Dataset:
________
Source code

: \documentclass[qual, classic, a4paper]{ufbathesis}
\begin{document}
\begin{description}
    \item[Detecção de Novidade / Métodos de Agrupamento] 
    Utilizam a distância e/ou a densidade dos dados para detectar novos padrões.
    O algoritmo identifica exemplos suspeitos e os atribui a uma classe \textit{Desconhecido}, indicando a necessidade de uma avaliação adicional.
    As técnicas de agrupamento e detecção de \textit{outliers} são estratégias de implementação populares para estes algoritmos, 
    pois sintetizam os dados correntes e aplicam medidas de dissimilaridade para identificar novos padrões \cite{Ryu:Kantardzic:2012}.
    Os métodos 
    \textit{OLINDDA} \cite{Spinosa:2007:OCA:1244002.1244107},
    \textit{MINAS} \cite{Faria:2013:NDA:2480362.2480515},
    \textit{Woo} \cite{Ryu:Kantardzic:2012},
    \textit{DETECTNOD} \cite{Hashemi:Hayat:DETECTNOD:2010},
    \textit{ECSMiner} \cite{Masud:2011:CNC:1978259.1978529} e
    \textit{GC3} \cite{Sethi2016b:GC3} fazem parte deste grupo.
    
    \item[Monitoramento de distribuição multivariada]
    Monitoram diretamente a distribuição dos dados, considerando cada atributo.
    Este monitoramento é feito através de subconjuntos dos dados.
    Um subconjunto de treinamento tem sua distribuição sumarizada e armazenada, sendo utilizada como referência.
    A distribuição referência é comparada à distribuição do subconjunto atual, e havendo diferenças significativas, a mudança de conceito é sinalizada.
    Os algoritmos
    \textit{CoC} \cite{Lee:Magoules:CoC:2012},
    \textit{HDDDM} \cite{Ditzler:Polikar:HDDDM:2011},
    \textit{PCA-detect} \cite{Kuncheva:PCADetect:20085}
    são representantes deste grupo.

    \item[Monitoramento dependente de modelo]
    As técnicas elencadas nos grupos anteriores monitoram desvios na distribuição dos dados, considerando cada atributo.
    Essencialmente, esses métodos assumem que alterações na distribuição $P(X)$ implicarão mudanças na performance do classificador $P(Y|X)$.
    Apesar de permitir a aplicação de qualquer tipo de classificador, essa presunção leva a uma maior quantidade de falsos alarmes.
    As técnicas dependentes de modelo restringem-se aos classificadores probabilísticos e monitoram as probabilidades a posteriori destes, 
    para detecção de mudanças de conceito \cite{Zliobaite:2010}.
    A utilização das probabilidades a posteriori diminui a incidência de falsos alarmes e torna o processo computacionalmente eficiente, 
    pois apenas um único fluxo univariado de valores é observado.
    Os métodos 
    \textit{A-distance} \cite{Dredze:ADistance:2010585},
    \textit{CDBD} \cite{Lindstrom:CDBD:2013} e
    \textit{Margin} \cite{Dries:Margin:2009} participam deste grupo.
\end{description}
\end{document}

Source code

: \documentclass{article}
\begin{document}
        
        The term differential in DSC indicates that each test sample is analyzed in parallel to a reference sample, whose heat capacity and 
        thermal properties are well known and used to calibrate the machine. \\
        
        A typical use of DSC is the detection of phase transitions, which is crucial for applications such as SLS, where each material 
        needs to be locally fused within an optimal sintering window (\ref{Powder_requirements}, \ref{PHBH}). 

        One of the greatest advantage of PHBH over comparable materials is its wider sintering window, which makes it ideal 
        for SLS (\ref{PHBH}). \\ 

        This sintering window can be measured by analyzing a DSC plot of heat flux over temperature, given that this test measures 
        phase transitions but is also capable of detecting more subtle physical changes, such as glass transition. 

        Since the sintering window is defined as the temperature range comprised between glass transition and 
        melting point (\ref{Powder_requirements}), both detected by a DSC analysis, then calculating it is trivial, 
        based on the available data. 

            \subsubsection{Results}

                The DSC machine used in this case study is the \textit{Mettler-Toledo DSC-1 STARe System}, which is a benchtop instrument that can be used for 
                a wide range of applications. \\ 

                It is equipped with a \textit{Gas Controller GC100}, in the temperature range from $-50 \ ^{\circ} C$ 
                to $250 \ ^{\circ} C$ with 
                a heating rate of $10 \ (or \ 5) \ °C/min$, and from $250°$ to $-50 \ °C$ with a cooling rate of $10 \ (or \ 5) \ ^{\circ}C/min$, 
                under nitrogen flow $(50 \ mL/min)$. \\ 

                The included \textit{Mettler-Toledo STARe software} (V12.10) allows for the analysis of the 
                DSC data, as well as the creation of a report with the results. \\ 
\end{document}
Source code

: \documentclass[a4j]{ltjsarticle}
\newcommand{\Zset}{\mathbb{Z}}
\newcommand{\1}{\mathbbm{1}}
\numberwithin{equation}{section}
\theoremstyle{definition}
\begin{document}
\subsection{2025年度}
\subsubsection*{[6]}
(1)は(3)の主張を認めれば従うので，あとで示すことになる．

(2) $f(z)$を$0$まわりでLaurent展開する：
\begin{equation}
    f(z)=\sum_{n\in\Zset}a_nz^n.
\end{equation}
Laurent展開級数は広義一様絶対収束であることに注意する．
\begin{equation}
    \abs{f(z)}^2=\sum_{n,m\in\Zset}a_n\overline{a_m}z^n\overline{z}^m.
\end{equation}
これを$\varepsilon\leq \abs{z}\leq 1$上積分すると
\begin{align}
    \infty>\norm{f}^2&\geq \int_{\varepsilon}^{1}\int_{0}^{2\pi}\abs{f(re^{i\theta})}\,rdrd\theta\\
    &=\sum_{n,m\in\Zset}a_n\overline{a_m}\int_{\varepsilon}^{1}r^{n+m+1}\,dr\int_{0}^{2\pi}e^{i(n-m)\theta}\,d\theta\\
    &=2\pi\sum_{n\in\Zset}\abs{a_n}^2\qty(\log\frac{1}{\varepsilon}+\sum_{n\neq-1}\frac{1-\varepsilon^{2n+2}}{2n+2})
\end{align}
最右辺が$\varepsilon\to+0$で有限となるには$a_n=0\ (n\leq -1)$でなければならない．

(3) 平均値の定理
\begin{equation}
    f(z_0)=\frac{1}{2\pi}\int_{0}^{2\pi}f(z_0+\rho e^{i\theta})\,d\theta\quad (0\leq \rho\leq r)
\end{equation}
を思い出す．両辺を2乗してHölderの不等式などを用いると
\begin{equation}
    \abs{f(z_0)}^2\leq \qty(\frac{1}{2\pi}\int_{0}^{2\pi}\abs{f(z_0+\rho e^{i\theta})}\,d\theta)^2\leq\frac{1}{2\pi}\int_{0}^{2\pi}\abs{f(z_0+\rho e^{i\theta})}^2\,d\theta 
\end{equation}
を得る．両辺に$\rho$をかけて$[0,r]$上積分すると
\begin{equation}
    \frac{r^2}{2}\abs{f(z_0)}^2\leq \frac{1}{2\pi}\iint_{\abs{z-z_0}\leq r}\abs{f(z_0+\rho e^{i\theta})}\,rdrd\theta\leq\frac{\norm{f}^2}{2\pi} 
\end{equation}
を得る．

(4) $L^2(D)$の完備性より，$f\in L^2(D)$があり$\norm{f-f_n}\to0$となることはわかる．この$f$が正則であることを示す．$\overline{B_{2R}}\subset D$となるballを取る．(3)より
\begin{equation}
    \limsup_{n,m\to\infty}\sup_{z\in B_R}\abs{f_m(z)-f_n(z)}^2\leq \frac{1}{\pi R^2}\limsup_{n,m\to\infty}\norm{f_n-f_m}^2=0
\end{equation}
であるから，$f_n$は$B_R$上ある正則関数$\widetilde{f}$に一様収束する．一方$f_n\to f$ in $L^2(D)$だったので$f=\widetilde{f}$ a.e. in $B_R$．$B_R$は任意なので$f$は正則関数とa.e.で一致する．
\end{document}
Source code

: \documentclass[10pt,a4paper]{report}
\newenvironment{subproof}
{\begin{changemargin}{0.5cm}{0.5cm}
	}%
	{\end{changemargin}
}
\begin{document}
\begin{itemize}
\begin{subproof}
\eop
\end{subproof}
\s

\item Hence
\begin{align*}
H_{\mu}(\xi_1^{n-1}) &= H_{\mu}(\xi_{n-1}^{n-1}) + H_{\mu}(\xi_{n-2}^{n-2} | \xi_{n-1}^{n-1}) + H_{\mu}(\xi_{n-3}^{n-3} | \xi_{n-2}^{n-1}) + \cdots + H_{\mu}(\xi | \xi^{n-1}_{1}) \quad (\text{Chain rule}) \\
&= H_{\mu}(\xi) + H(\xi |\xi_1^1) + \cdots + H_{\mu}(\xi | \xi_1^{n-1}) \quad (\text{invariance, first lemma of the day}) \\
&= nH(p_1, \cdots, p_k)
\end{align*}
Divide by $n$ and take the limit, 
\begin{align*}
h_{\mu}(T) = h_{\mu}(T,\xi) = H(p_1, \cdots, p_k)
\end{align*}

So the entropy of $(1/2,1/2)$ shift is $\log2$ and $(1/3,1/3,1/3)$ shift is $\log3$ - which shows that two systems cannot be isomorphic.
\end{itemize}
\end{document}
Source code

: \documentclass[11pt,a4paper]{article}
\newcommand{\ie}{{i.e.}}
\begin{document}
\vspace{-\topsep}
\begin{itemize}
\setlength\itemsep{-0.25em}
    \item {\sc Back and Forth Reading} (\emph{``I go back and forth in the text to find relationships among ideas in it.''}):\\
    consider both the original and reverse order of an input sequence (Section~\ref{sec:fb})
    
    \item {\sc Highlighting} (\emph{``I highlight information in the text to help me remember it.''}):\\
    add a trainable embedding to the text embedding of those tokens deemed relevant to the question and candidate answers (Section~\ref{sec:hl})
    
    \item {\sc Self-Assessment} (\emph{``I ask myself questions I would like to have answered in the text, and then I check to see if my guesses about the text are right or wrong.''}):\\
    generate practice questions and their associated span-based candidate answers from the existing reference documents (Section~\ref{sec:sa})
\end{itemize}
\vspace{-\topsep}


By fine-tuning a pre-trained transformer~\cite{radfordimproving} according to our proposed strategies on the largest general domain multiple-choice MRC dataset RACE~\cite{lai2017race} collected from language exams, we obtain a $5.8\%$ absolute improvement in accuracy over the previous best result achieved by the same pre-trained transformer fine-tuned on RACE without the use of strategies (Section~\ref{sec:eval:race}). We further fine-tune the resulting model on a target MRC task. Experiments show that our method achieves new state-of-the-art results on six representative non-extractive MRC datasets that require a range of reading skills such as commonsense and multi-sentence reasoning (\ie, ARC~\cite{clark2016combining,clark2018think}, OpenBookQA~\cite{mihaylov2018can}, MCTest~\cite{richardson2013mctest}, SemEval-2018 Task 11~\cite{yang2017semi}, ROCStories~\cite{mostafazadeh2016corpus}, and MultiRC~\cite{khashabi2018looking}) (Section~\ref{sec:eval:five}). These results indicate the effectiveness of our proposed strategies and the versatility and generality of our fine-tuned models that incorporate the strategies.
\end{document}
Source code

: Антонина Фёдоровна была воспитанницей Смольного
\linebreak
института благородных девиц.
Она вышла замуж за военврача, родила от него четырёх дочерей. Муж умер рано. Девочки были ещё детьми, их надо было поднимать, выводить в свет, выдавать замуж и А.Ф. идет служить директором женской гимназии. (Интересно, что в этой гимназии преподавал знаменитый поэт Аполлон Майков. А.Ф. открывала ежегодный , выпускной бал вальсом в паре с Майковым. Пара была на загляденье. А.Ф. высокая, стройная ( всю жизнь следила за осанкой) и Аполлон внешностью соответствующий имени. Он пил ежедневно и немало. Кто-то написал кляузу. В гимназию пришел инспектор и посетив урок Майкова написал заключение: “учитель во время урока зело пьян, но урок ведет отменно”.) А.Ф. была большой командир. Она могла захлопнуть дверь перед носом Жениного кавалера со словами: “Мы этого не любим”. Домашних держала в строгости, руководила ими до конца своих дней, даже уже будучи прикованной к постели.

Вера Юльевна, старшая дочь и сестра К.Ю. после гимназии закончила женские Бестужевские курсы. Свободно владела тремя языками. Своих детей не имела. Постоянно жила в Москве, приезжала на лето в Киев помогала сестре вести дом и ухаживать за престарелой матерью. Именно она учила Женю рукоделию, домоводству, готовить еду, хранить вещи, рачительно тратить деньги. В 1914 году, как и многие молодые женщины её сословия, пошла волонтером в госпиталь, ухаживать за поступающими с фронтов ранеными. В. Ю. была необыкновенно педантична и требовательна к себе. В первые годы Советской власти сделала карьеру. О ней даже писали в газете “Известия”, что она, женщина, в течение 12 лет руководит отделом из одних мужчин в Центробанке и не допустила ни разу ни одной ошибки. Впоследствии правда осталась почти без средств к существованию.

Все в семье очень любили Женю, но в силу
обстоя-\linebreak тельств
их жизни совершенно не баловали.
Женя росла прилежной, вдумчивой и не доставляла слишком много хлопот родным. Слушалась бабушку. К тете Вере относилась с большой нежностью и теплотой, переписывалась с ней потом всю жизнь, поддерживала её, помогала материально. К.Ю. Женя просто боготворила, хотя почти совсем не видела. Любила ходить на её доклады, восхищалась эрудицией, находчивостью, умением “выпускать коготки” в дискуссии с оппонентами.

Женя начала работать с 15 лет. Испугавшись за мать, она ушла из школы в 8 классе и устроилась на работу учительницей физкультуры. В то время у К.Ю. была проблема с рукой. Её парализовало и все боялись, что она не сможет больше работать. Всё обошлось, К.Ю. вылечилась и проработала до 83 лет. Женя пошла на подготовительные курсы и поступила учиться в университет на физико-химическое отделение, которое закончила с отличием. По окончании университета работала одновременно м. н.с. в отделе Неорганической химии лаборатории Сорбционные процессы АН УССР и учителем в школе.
________
Exercise prompt: Extract every line containing the string "reference" from the material.

Exercise solution:
        The term differential in DSC indicates that each test sample is analyzed in parallel to a reference sample, whose heat capacity and 
    generate practice questions and their associated span-based candidate answers from the existing reference documents (Section~\ref{sec:sa})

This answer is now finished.